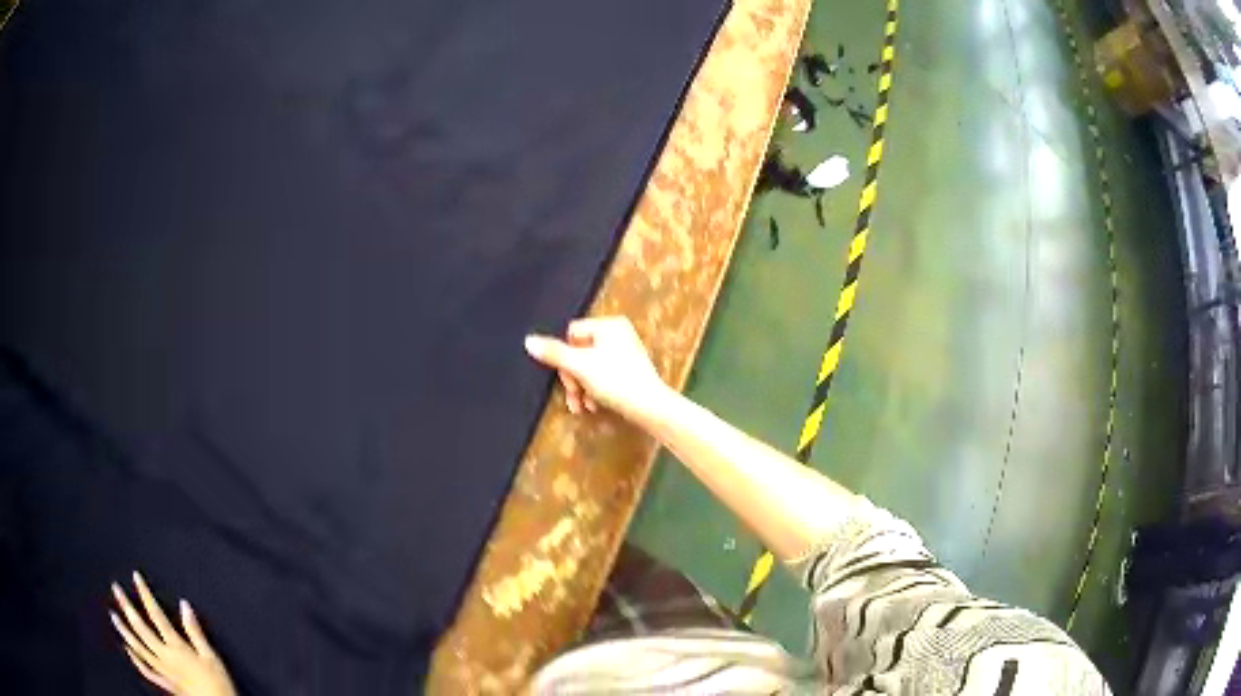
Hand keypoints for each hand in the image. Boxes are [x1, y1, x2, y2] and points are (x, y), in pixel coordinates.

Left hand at [109, 572, 235, 695]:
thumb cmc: (217, 684)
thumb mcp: (211, 656)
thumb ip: (195, 632)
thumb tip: (185, 605)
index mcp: (176, 647)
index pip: (156, 614)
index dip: (145, 594)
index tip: (136, 577)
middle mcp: (164, 656)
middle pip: (141, 628)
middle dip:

####################

Exercise goal: Please set down only the lines from the first line of the records above through the line that has "index pip: (156, 614)", exactly, and not the pictures.

Answer section:
Hand keypoints for each hand in the image. Boxes are [x1, y1, x2, y2] and points are (x, y), in pixel coordinates.

Left hand at [109, 572, 235, 695]:
thumb cmc: (217, 684)
thumb mcp: (211, 656)
thumb ip: (195, 632)
thumb tip: (185, 605)
index mcp: (176, 647)
index pip: (156, 614)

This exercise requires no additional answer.